For higher values of z, the system does approach equipartition after enough time. Thus, whether the system reaches equipartition depended upon its initial conditions. In many respects, this was a precursor to the “chaotic” non-linear dynamics discoveries of the 1980’s.
In the intervening years it has been established that non-ergodic behavior is characteristic of most systems at low enough temperature. It is not a small system or one-dimensional effect, but a low temperature effect. For this reason it is not all that relevant to condensed matter physics since quantum mechanics takes over from classical mechanics at low temperatures. But is something one should be aware of since the temperatures are not all that low. For example, 64 argon atoms below 5K (a good harmonic solid) will never reach equilibrium but stay with whatever phonons they start with. Also celestial mechanics is happy with ordered dynamics. They provide explanations for planetary, ring systems and spiral galaxies.
There are at least 3 different concepts related to ergodicity that characterize a particular system and trajectory:
Integrable system. In these systems the number of constants of motion equal the number of degrees of freedom. They are essentially analytically solvable. A good example is a collection of uncoupled harmonic oscillators. While common in elementary textbooks, they are very rare in nature. Integrable systems can be either periodic or quasiperiodic.

========

BRIEF 1 => In the ergodicity passage, why is non-ergodic behavior said to be not all that relevant to condensed matter physics? Answer in one to three sentences.
BRIEF 2 => Update the ergodicity passage from "In the intervening" through "and spiral galaxies.", putting "neon" in place of "argon".
BRIEF 3 => Please write what comes next in the ergodicity passage, picking up after its final sentence.

========

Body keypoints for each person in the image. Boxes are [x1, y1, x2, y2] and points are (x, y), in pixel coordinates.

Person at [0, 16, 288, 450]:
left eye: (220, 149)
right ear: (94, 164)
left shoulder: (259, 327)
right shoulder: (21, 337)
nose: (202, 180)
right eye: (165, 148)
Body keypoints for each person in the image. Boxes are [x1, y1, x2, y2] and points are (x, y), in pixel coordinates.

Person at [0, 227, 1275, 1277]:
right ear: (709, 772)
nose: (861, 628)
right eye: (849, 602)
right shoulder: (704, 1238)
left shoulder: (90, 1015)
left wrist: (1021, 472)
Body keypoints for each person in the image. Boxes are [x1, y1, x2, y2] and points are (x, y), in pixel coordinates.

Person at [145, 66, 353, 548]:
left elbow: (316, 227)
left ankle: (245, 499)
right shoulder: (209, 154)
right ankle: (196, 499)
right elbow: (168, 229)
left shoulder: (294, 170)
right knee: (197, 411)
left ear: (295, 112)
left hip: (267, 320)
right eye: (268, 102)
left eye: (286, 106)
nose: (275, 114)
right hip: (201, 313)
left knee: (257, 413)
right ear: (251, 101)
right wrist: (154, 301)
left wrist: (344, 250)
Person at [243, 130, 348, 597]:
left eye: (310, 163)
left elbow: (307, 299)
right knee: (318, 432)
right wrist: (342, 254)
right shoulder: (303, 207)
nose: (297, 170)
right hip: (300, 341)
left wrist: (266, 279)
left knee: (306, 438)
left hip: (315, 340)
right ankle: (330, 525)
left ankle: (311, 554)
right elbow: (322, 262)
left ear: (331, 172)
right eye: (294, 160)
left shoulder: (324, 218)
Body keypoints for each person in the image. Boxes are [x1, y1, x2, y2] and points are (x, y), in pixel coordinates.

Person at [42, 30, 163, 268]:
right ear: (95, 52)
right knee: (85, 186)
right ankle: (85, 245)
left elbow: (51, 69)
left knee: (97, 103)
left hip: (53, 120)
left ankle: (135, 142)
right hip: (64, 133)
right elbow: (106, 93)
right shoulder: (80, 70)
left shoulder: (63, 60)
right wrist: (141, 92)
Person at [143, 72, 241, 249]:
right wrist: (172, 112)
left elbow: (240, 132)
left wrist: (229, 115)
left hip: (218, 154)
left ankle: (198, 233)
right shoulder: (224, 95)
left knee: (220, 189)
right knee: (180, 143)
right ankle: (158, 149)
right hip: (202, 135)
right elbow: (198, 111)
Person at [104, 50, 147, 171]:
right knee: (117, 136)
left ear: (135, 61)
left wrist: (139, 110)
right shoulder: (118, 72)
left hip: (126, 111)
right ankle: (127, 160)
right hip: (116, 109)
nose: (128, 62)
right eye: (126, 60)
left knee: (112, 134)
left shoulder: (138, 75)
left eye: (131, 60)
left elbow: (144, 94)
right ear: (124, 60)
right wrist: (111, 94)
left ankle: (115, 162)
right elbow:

========

RESPONSE AREA 1 => Non-ergodic behavior is a low-temperature effect. At low temperatures quantum mechanics takes over from classical mechanics, so the effect matters little for condensed matter physics.

RESPONSE AREA 2 =>
In the intervening years it has been established that non-ergodic behavior is characteristic of most systems at low enough temperature. It is not a small system or one-dimensional effect, but a low temperature effect. For this reason it is not all that relevant to condensed matter physics since quantum mechanics takes over from classical mechanics at low temperatures. But is something one should be aware of since the temperatures are not all that low. For example, 64 neon atoms below 5K (a good harmonic solid) will never reach equilibrium but stay with whatever phonons they start with. Also celestial mechanics is happy with ordered dynamics. They provide explanations for planetary, ring systems and spiral galaxies.

RESPONSE AREA 3 =>
Ergodic trajectory. A trajectory that goes everywhere that is accessible given its constants of motion (such as energy). The KAM theorem states that if an integrable system is subject to a small perturbation the trajectories always stay close to the non-perturbed trajectories and are hence non-ergodic. The FPU system is of this kind. Another good example is the solar system. What is usually meant by ergodic is that the time average over a typical trajectory equals the ensemble average.
Mixing system. Mixing trajectories are sensitive to their initial conditions. Errors (such as contact with a heat bath or numerical errors from the computer precision) grow. In a K-flow system (after Kolmogorov) the perturbed trajectory diverges exponentially in time. The rate is called the Lyapunov exponent. This is the most common situation for many-body systems not at very low temperatures.
On the other hand, in statistical mechanics we expect our system to converge to equilibrium. Whether it does or not cannot usually be proven mathematically but must be determined “experimentally”. In general we don’t know if its ergodic or if it is stuck for a long-time (on our scale). At low temperature very complicated things can happen. It is up to you to decide if it is in fact ergodic. Non-ergodic behavior is both good and bad. On the one hand we are never sure if we have reached true equilibrium (nature has much longer time scales). On the other hand simulation can be used to study metastable states that occur in nature such as the freezing of a super-cooled liquid or a glass. Another example where metastable states may be physically important is in the folding of a protein.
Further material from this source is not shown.